J'ai d'abord cru à un chien en goguette mais je pense maintenant que c'était un sanglier qui ne m'avait pas senti. Peut-être était-il venu boire dans la piscine gonflable installée pour mon petit-fils. Plusieurs jours après, des pelouses de ma propriété et de celles des voisins ont été retournées ainsi que cela se produit assez souvent dans les villages.

Deviner la présence toute proche du sanglier qui est un animal puissant aux perceptions d'une extrême finesse est une sensation forte. J'ai encore en mémoire cet épisode de l'époque où j'arpentais les forêts presque tous les jours, en particulier en demi-saison. Pour accéder à une clairière depuis un ancien sentier en perdition recouvert de basses ramures d'épicéas, je rampais entre deux fourrés de hautes herbes très épaisses et très denses où persistaient quelques plaques de neige. J'ai alors entendu renifler et grogner à proximité sans pouvoir détecter ne serait-ce qu'un mouvement. Inutile de préciser que je me suis vite éloigné, de crainte de surprendre une laie avec des petits, ce qui peut arriver si le vent ne lui est pas favorable pour flairer l'humain.
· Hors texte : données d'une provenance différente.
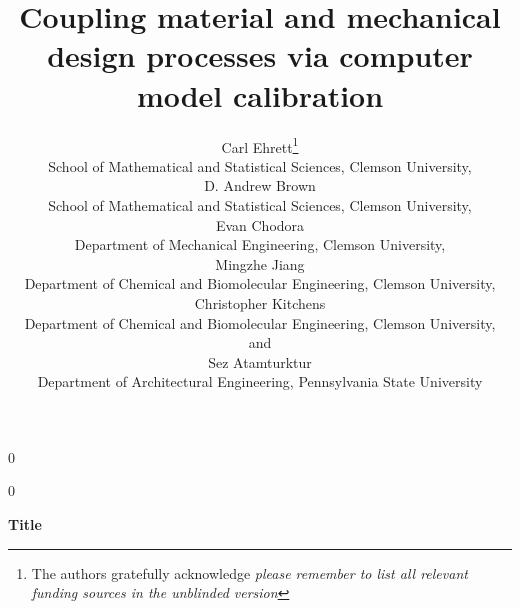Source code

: \documentclass[12pt]{article}
\newcommand{\blind}{0}
\begin{document}
%

\def\spacingset#1{\renewcommand{\baselinestretch}%
{#1}\small\normalsize} \spacingset{1}



\blind
{
  \title{\bf Coupling material and mechanical design processes via computer model calibration}
  \author{Carl Ehrett\thanks{
    The authors gratefully acknowledge \textit{please remember to list all relevant funding sources in the unblinded version}}\hspace{.2cm}\\
    School of Mathematical and Statistical Sciences, Clemson University,\\
    D. Andrew Brown \\
    School of Mathematical and Statistical Sciences, Clemson University,\\
    Evan Chodora \\
    Department of Mechanical Engineering, Clemson University,\\
    Mingzhe Jiang \\
    Department of Chemical and Biomolecular Engineering, Clemson University,\\
    Christopher Kitchens \\
    Department of Chemical and Biomolecular Engineering, Clemson University,\\
    and \\
    Sez Atamturktur \\
    Department of Architectural Engineering, Pennsylvania State University\\}
  \maketitle
} \fi

\blind
{
  \bigskip
  \bigskip
  \bigskip
  \begin{center}
    {\LARGE\bf Title}
\end{center}
  \medskip
} \fi
\end{document}
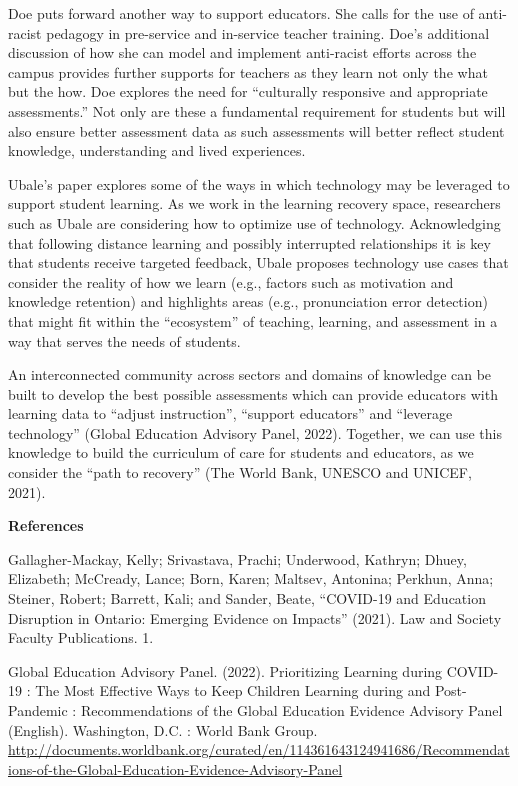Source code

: \documentclass[
]{book}
\begin{document}
Doe puts forward another way to support educators. She calls for the use of anti-racist pedagogy in pre-service and in-service teacher training. Doe's additional discussion of how she can model and implement anti-racist efforts across the campus provides further supports for teachers as they learn not only the what but the how. Doe explores the need for ``culturally responsive and appropriate assessments.'' Not only are these a fundamental requirement for students but will also ensure better assessment data as such assessments will better reflect student knowledge, understanding and lived experiences.

Ubale's paper explores some of the ways in which technology may be leveraged to support student learning. As we work in the learning recovery space, researchers such as Ubale are considering how to optimize use of technology. Acknowledging that following distance learning and possibly interrupted relationships it is key that students receive targeted feedback, Ubale proposes technology use cases that consider the reality of how we learn (e.g., factors such as motivation and knowledge retention) and highlights areas (e.g., pronunciation error detection) that might fit within the ``ecosystem'' of teaching, learning, and assessment in a way that serves the needs of students.

An interconnected community across sectors and domains of knowledge can be built to develop the best possible assessments which can provide educators with learning data to ``adjust instruction'', ``support educators'' and ``leverage technology'' (Global Education Advisory Panel, 2022). Together, we can use this knowledge to build the curriculum of care for students and educators, as we consider the ``path to recovery'' (The World Bank, UNESCO and UNICEF, 2021).

\textbf{References}

Gallagher-Mackay, Kelly; Srivastava, Prachi; Underwood, Kathryn; Dhuey, Elizabeth; McCready, Lance; Born, Karen; Maltsev, Antonina; Perkhun, Anna; Steiner, Robert; Barrett, Kali; and Sander, Beate, ``COVID-19 and Education Disruption in Ontario: Emerging Evidence on Impacts'' (2021). Law and Society Faculty Publications. 1.

Global Education Advisory Panel. (2022). Prioritizing Learning during COVID-19 : The Most Effective Ways to Keep Children Learning during and Post-Pandemic : Recommendations of the Global Education Evidence Advisory Panel (English). Washington, D.C. : World Bank Group. \url{http://documents.worldbank.org/curated/en/114361643124941686/Recommendations-of-the-Global-Education-Evidence-Advisory-Panel}
\end{document}
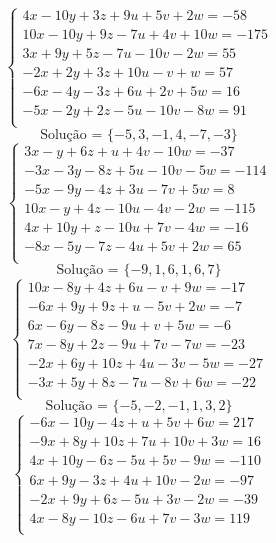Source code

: \documentclass[12pt,oneside,a4paper]{article}
\begin{document}
\vspace{\baselineskip}
\begin{equation*}
\begin{cases}
4x-10y+3z+9u+5v+2w=-58 \\
10x-10y+9z-7u+4v+10w=-175 \\
3x+9y+5z-7u-10v-2w=55 \\
-2x+2y+3z+10u-v+w=57 \\
-6x-4y-3z+6u+2v+5w=16 \\
-5x-2y+2z-5u-10v-8w=91 \\
\end{cases}
\end{equation*}
\begin{equation*}
\text{Solução = }\{-5,3,-1,4,-7,-3\}
\end{equation*}
\vspace{\baselineskip}
\begin{equation*}
\begin{cases}
3x-y+6z+u+4v-10w=-37 \\
-3x-3y-8z+5u-10v-5w=-114 \\
-5x-9y-4z+3u-7v+5w=8 \\
10x-y+4z-10u-4v-2w=-115 \\
4x+10y+z-10u+7v-4w=-16 \\
-8x-5y-7z-4u+5v+2w=65 \\
\end{cases}
\end{equation*}
\begin{equation*}
\text{Solução = }\{-9,1,6,1,6,7\}
\end{equation*}
\vspace{\baselineskip}
\begin{equation*}
\begin{cases}
10x-8y+4z+6u-v+9w=-17 \\
-6x+9y+9z+u-5v+2w=-7 \\
6x-6y-8z-9u+v+5w=-6 \\
7x-8y+2z-9u+7v-7w=-23 \\
-2x+6y+10z+4u-3v-5w=-27 \\
-3x+5y+8z-7u-8v+6w=-22 \\
\end{cases}
\end{equation*}
\begin{equation*}
\text{Solução = }\{-5,-2,-1,1,3,2\}
\end{equation*}
\vspace{\baselineskip}
\begin{equation*}
\begin{cases}
-6x-10y-4z+u+5v+6w=217 \\
-9x+8y+10z+7u+10v+3w=16 \\
4x+10y-6z-5u+5v-9w=-110 \\
6x+9y-3z+4u+10v-2w=-97 \\
-2x+9y+6z-5u+3v-2w=-39 \\
4x-8y-10z-6u+7v-3w=119 \\
\end{cases}
\end{equation*}
\end{document}
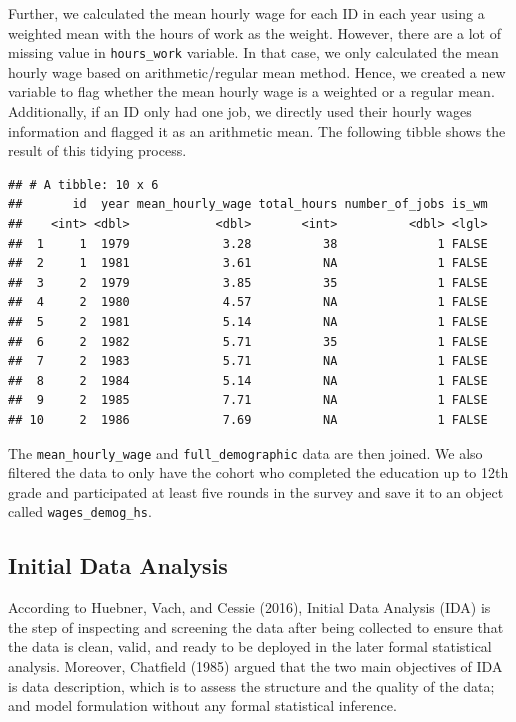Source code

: \documentclass{article}
\begin{document}
Further, we calculated the mean hourly wage for each ID in each year using a weighted mean with the hours of work as the weight. However, there are a lot of missing value in \texttt{hours\_work} variable. In that case, we only calculated the mean hourly wage based on arithmetic/regular mean method. Hence, we created a new variable to flag whether the mean hourly wage is a weighted or a regular mean. Additionally, if an ID only had one job, we directly used their hourly wages information and flagged it as an arithmetic mean. The following tibble shows the result of this tidying process.

\begin{verbatim}
## # A tibble: 10 x 6
##       id  year mean_hourly_wage total_hours number_of_jobs is_wm
##    <int> <dbl>            <dbl>       <int>          <dbl> <lgl>
##  1     1  1979             3.28          38              1 FALSE
##  2     1  1981             3.61          NA              1 FALSE
##  3     2  1979             3.85          35              1 FALSE
##  4     2  1980             4.57          NA              1 FALSE
##  5     2  1981             5.14          NA              1 FALSE
##  6     2  1982             5.71          35              1 FALSE
##  7     2  1983             5.71          NA              1 FALSE
##  8     2  1984             5.14          NA              1 FALSE
##  9     2  1985             7.71          NA              1 FALSE
## 10     2  1986             7.69          NA              1 FALSE
\end{verbatim}

The \texttt{mean\_hourly\_wage} and \texttt{full\_demographic} data are then joined. We also filtered the data to only have the cohort who completed the education up to 12th grade and participated at least five rounds in the survey and save it to an object called \texttt{wages\_demog\_hs}.

\hypertarget{initial-data-analysis}{%
\subsection{Initial Data Analysis}\label{initial-data-analysis}}

According to Huebner, Vach, and Cessie (2016), Initial Data Analysis (IDA) is the step of inspecting and screening the data after being collected to ensure that the data is clean, valid, and ready to be deployed in the later formal statistical analysis. Moreover, Chatfield (1985) argued that the two main objectives of IDA is data description, which is to assess the structure and the quality of the data; and model formulation without any formal statistical inference.
\end{document}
Rencontrer le sanglier dans la nature (comme tout animal sauvage) n'est pas forcément un problème à condition de ne pas oublier qu'il défend ses intérêts. Pour le jeune homme de vingt ans que j'étais à l'époque de ces longues incursions dans les bois, il ne s'agissait pas d'éprouver ma résistance physique, encore moins de faire du sport ou de me lancer je ne sais quel défi. Je recherchais la force consolatrice de la nature parce qu'il ne m'était encore jamais venu à l'idée que j'étais moi-même une partie de cette nature, au même titre que le sanglier qui venait de détaler en silence pour m'éviter.

Je dois cette prise de conscience à une promenade matinale dans la forêt du Chemin de la guerre au-dessus d'Oyonnax et au poème que j'ai écrit en rentrant (Dans l'automne flamboyant, intégré à mes Poèmes du bois de chauffage). J'avais quarante-six ans mais j'avais beau connaître depuis longtemps la musique de Janáček * (à laquelle j'ai emprunté le titre du deuxième tome de mes carnets qui vient de paraître), il me restait encore à réaliser que j'allais marcher de plus en plus souvent sur un sentier recouvert c'est-à-dire un sentier non pas perdu mais soustrait au regard puis revenant de temps en temps en lumière parce que tracé dans la petite éternité du temps humain.

 

* Sur un sentier recouvert est un cycle de quinze pièces pour piano de Leoš Janáček (1854-1928) qui m’a inspiré le titre de ce deuxième volume de mes carnets. J’ai failli choisir le titre de la dixième pièce La chevêche ne s’est pas envolée ! car les animaux ont une grande place dans mon imagination et mes rêves. La chevêche est une petite chouette attachée à son territoire. On peut écouter cette pièce et tout le cycle de cette œuvre sur YouTube. Le titre du premier tome de mes carnets, Prairie Journal, était aussi en lien avec la musique, celle d’Aaron Copland (1900-1990). Très souvent, le processus d’écriture est chez moi déclenché et parfois entretenu par la musique.